Further in adherence to SEBIs circular to enhance the due diligence for dematerialization of the physical shares, the Company has provided the static database of the shareholders holding shares in physical form to the depositories which would augment the integrity of its existing systems and enable the depositories to validate any dematerialization request.

10. CONSERVATION OF ENERGY, TECHNOLOGY ABSORPTION, FOREIGN EXCHANGE EARNINGS AND OUTGO

Information as required to be given under Section 134(3)(m) of the Act read with Rule 8(3) of the Companies

(Accounts) Rules, 2014 is provided in Annexure B forming part of this Boards Report.

11. CORPORATE SOCIAL RESPONSIBILITY

The Corporate Social Responsibility (CSR) Committee comprises of 2 Independent Directors and 1 NonExecutive Director. The CSR Committee comprises of Mr. Sudip Banerjee, Mr. R. Chandrasekaran and Dr. Keshab Panda as its Members. Mr. Sudip Banerjee is the Chairman of the Committee.

During the year under review, two meetings of the CSR Committee were held on April 20, 2022 and October 17, 2022.

The disclosures required to be given under Section 135 of the Act read with Rule 8(1) of the Companies (Corporate Social Responsibility Policy) Rules, 2014, as amended from time to time are provided in Annexure C to the Boards Report.

The CSR Policy Framework is available on the website of the Company at https://www.ltts.com/investors/corporate- govemance.

The Chief Financial Officer of the Company has certified that CSR funds disbursed for the projects have been utilized for the purposes and in the manner as approved by the Board.

12. PARTICULARS OF LOANS GIVEN, INVESTMENTS MADE, GUARANTEES GIVEN OR SECURITY PROVIDED BY THE COMPANY

The Company has disclosed the full particulars of the loans given, investments made or guarantees given or security provided as required under Section 186 of the Act and Regulation 34(3) read with Schedule V of the SEBI Listing Regulations and forms part of the financial statements.

13. RISK MANAGEMENT POLICY

The Risk Management Committee comprises of Mr. R. Chandrasekaran, Mr. Amit Chadha and Mr. Rajeev Gupta. Mr. R. Chandrasekaran is the Chairman of the Committee.

The Committee is responsible for monitoring and reviewing the risk management plan and ensuring its effectiveness. The Company has formulated a risk management policy

and has in place a mechanism to inform the Board Members about risk assessment, including cyber security and ESG risks and minimization procedures and periodical review to ensure that executive management controls risk by means of a properly designed framework. The details of the same are given in Annexure D - Report on Corporate Governance forming part of this Report.

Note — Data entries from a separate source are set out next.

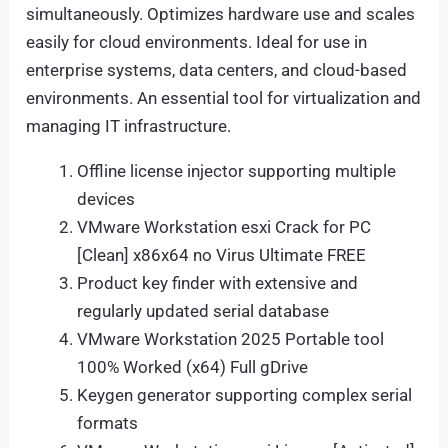
simultaneously. Optimizes hardware use and scales
easily for cloud environments. Ideal for use in
enterprise systems, data centers, and cloud-based
environments. An essential tool for virtualization and
managing IT infrastructure.
Offline license injector supporting multiple
devices
VMware Workstation esxi Crack for PC
[Clean] x86x64 no Virus Ultimate FREE
Product key finder with extensive and
regularly updated serial database
VMware Workstation 2025 Portable tool
100% Worked (x64) Full gDrive
Keygen generator supporting complex serial
formats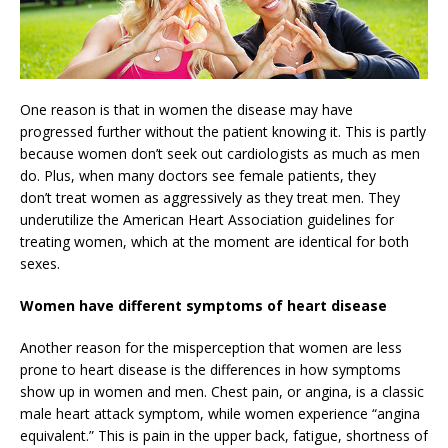
One reason is that in women the disease may have
progressed further without the patient knowing it. This is partly
because women don’t seek out cardiologists as much as men
do. Plus, when many doctors see female patients, they
don’t treat women as aggressively as they treat men. They
underutilize the American Heart Association guidelines for
treating women, which at the moment are identical for both
sexes.
Women have different symptoms of heart disease
Another reason for the misperception that women are less
prone to heart disease is the differences in how symptoms
show up in women and men. Chest pain, or angina, is a classic
male heart attack symptom, while women experience “angina
equivalent.” This is pain in the upper back, fatigue, shortness of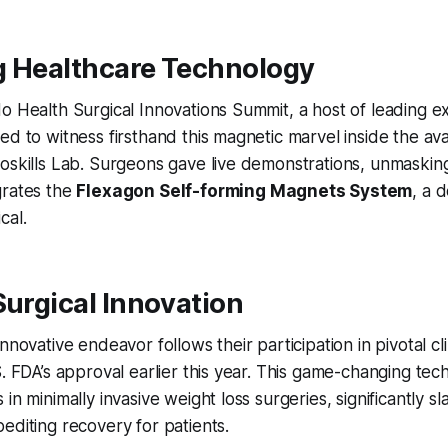
g Healthcare Technology
o Health Surgical Innovations Summit, a host of leading e
ed to witness firsthand this magnetic marvel inside the a
oskills Lab. Surgeons gave live demonstrations, unmaskin
grates the
Flexagon Self-forming Magnets System
, a 
cal.
Surgical Innovation
nnovative endeavor follows their participation in pivotal clini
. FDA’s approval earlier this year. This game-changing tech
in minimally invasive weight loss surgeries, significantly s
editing recovery for patients.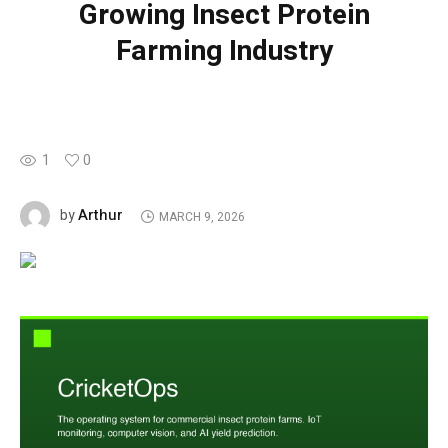
Growing Insect Protein
Farming Industry
1
0
Arthur
by
MARCH 9, 2026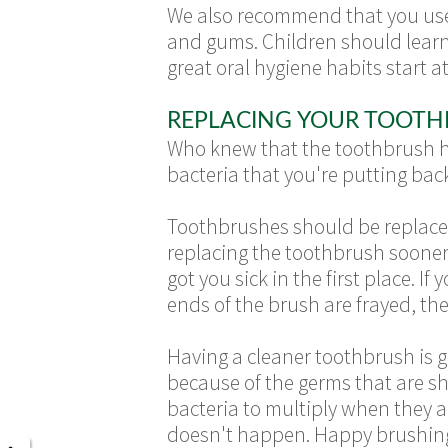
We also recommend that you use a
and gums. Children should learn
great oral hygiene habits start a
REPLACING YOUR TOOTH
Who knew that the toothbrush ha
bacteria that you're putting bac
Toothbrushes should be replaced 
replacing the toothbrush soone
got you sick in the first place. I
ends of the brush are frayed, the
Having a cleaner toothbrush is
because of the germs that are s
bacteria to multiply when they ar
doesn't happen. Happy brushin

A detailed note on risk management and internal controls with reference to the financial statement is given under the financial review section of the Management Discussion and Analysis which forms part of the Annual Report.

14. VIGIL MECHANISM

The Whistle Blower Policy of the Company meets the requirement of the Vigil Mechanism framework under the Act and Regulation 22 of SEBI Listing Regulations. As per the provisions of Section 177(9) of the Act, the Company is required to establish an effective Vigil Mechanism for directors and employees to report genuine concerns.

The details of the same are given in Annexure D - Report on Corporate Governance forming part of this Report.

15. CHANGES IN DIRECTORS AND KEY MANAGERIAL PERSONNEL

Mr. Abhishek Sinha was re-appointed as Chief Operating Officer & Whole-Time Director for a period of 3 (Three) years with effect from October 18, 2022, up to and including October 17, 2025. The same was approved by the shareholders in the 10th AGM held on July 15, 2022.

Pursuant to the recommendation of the Nomination and Remuneration Committee (NRC), the Board at its meeting held on April 26, 2023 appointed Ms. Aruna Sundararajan as an Additional Director in the capacity of Independent Director for a period of 5 years with effect from April 26, 2023 up to April 25, 2028 which shall be subject to the approval of the shareholders in the ensuing AGM. Further, on the recommendation of NRC, the Board also appointed Mr. Alind Saxena as an Additional Director designated as President Sales & Whole-Time Director for a period of 3 years with effect from April 26, 2023 up to and including April 25, 2026 which shall be subject to the approval of the shareholders in the ensuing AGM.

Dr. Keshab Panda, Non-Executive Director, is liable to retire by rotation at the ensuing AGM and, being eligible, offers himself for re-appointment.

The Company has disclosed on its website https://www.ltts.com/investors/corporate-governance details of the familiarization programs formulated to educate the Directors regarding their roles, rights and responsibilities in the Company and the nature of the industry in which the Company operates, the business model of the Company, etc.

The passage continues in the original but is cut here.